### Input records
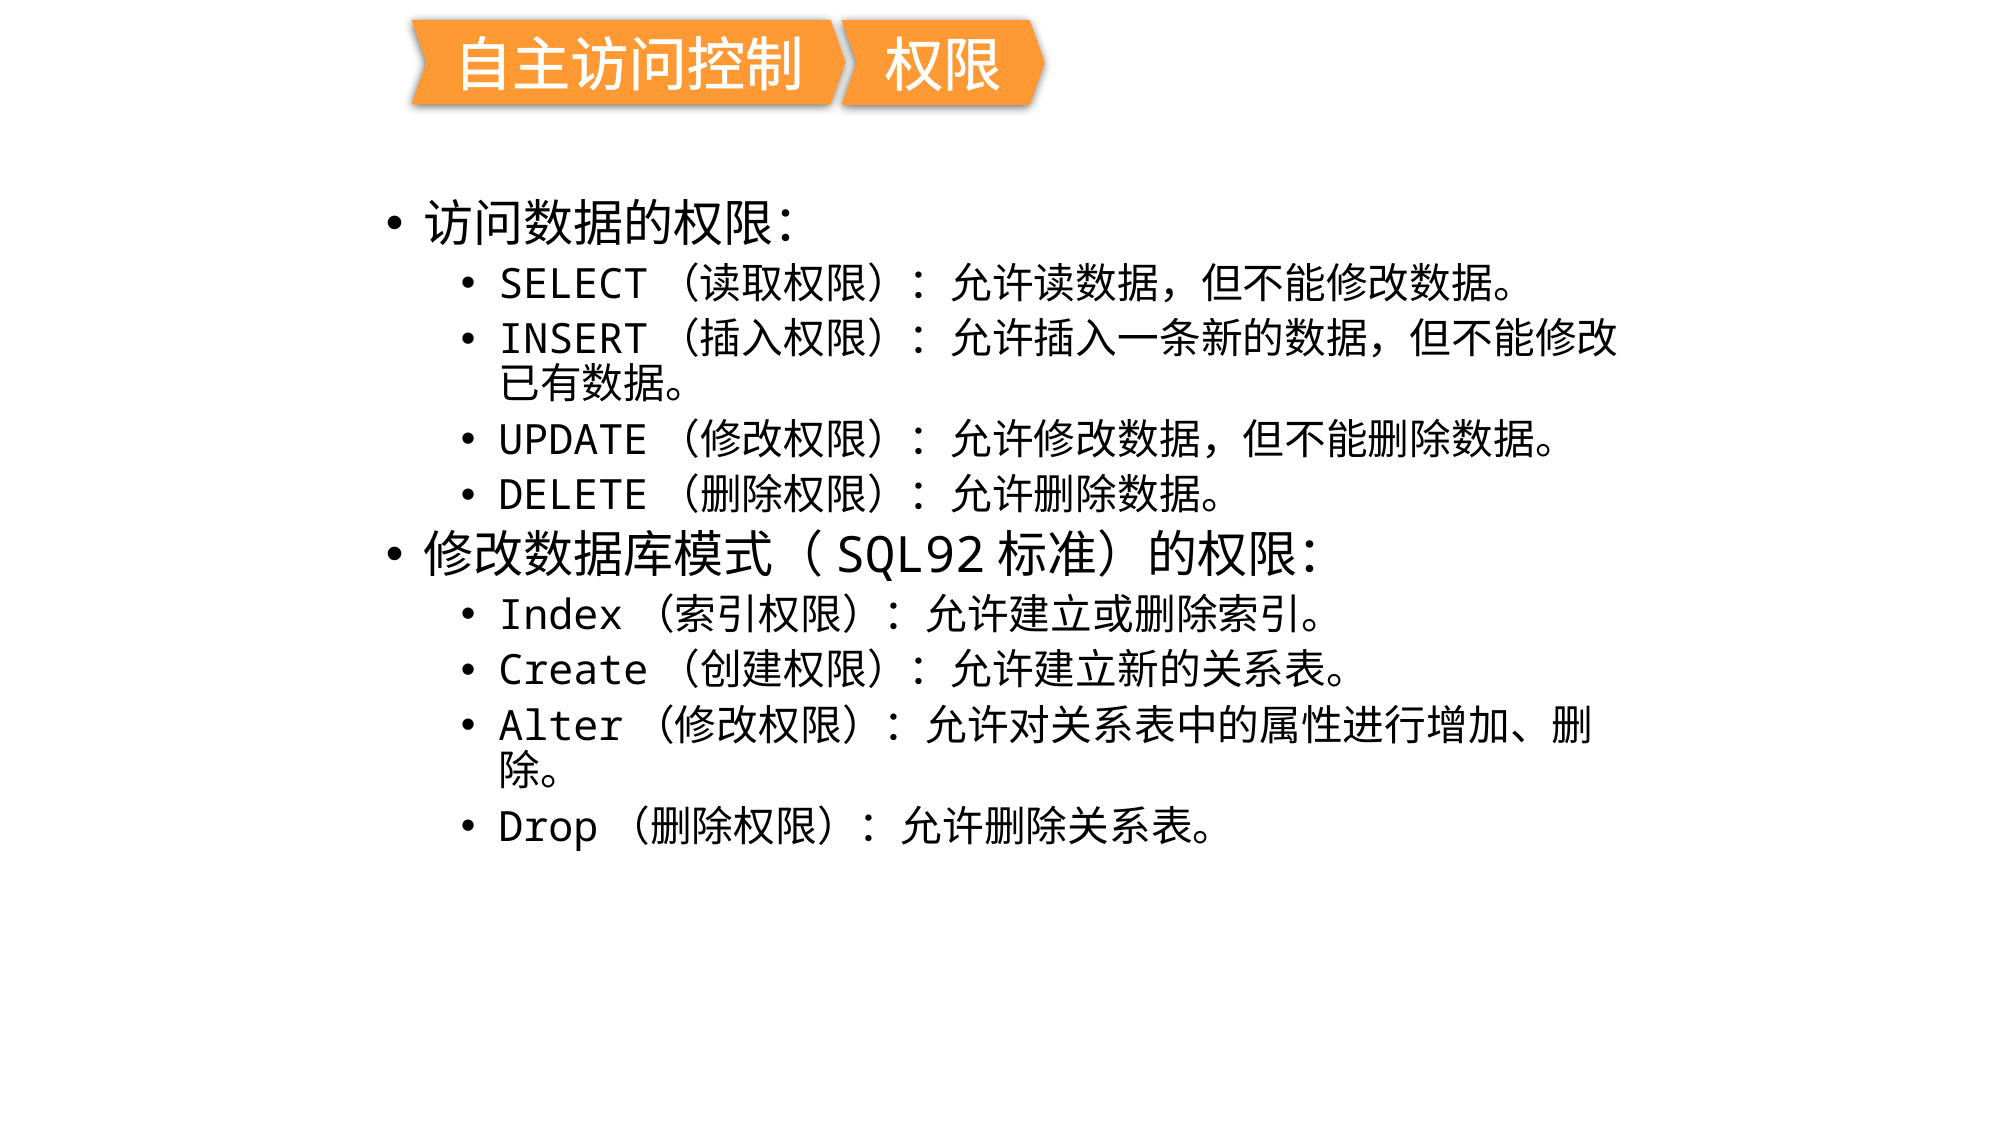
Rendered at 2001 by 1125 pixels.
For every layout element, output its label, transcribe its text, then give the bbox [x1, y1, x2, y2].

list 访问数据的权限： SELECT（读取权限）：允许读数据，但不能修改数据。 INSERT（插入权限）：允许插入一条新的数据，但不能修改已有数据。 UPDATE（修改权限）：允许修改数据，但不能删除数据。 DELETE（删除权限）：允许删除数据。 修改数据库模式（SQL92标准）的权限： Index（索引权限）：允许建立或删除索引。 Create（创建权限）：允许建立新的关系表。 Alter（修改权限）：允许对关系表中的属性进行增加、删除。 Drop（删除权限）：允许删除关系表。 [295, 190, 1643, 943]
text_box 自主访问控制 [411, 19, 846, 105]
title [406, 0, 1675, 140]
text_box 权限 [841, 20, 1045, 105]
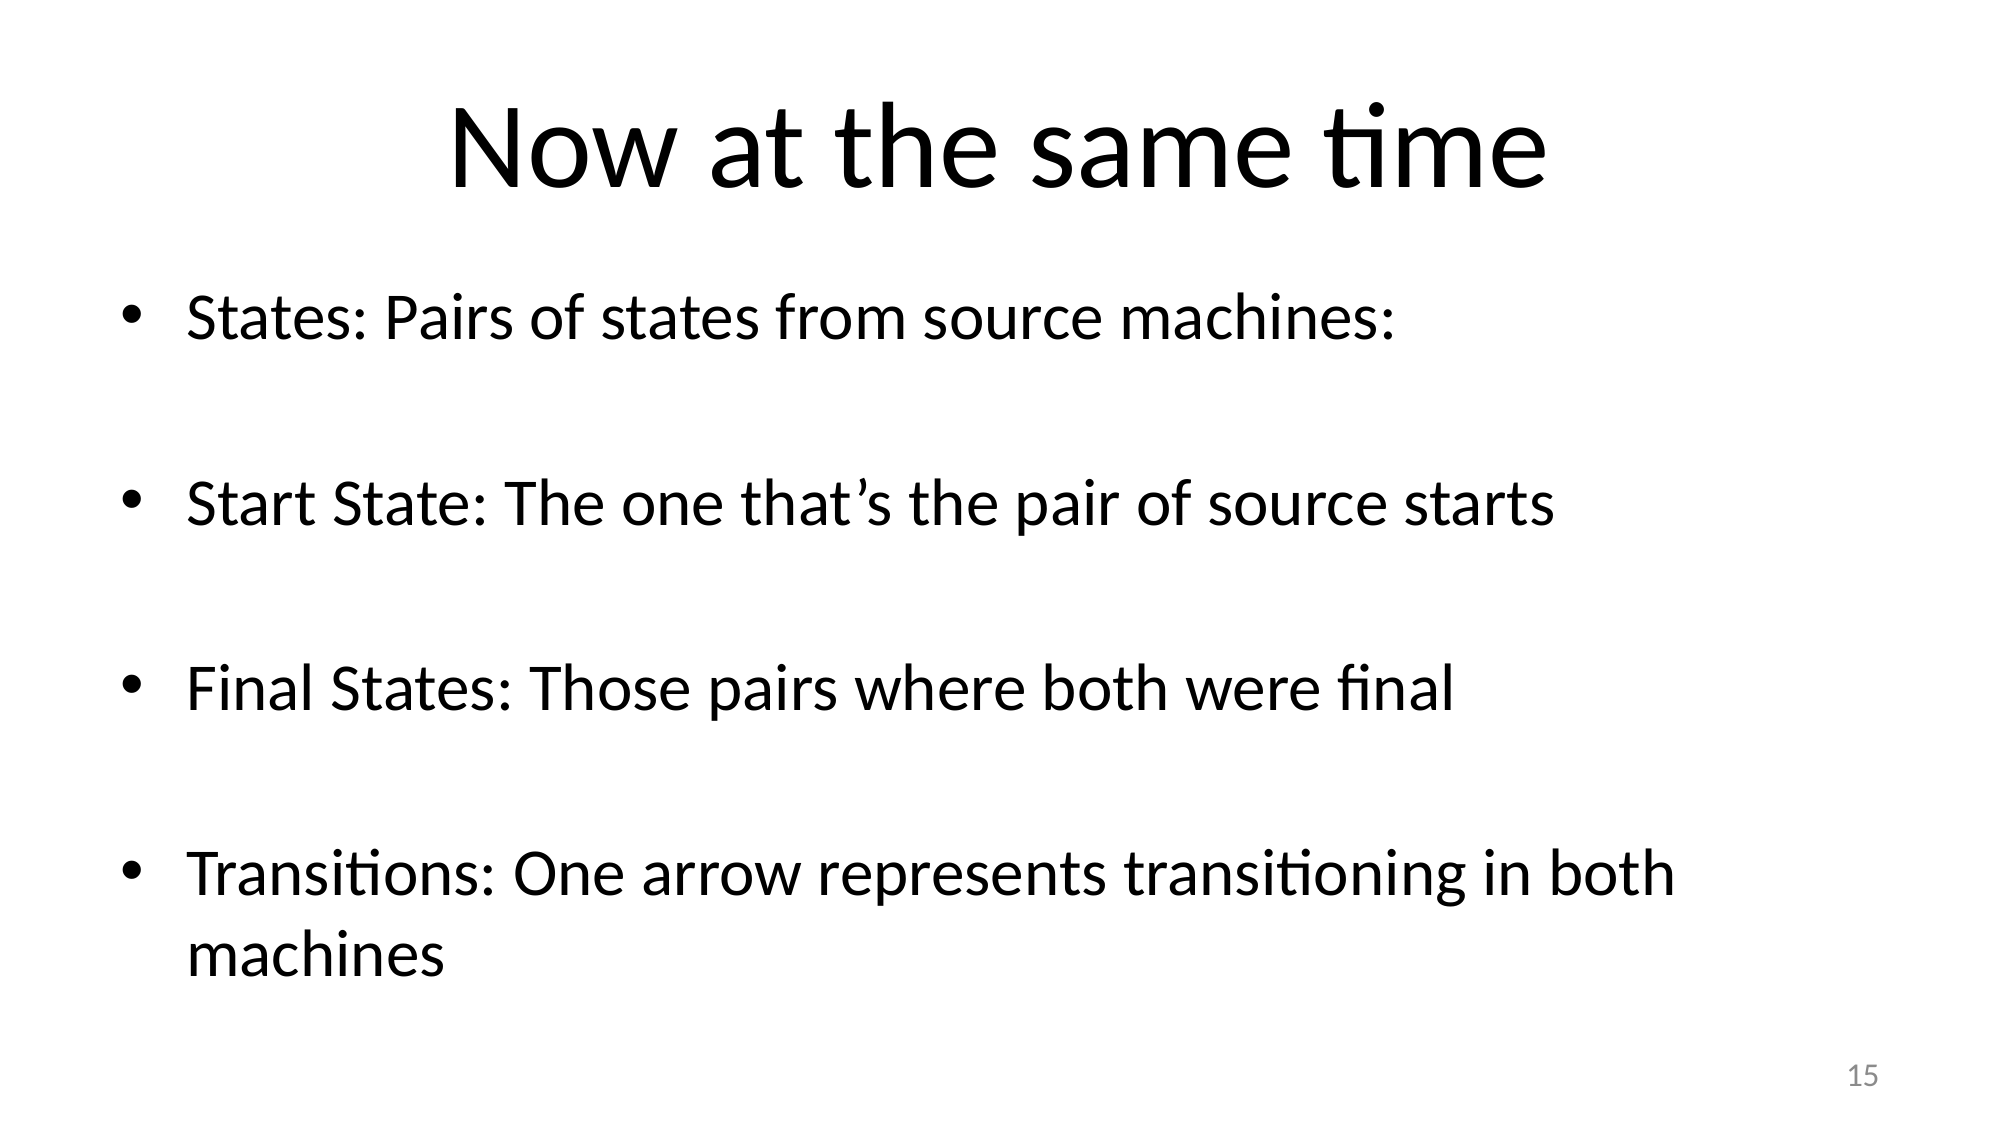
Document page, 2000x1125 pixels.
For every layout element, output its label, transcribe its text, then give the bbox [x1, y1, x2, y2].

### What is expected
Look above for the line containing "Document page, 2000x1125 pixels.", then transcribe it and all lines after it through the last, exactly and with nothing else.

### Answer box
Document page, 2000x1125 pixels.
For every layout element, output its label, transcribe its text, then give the bbox [x1, y1, x2, y2].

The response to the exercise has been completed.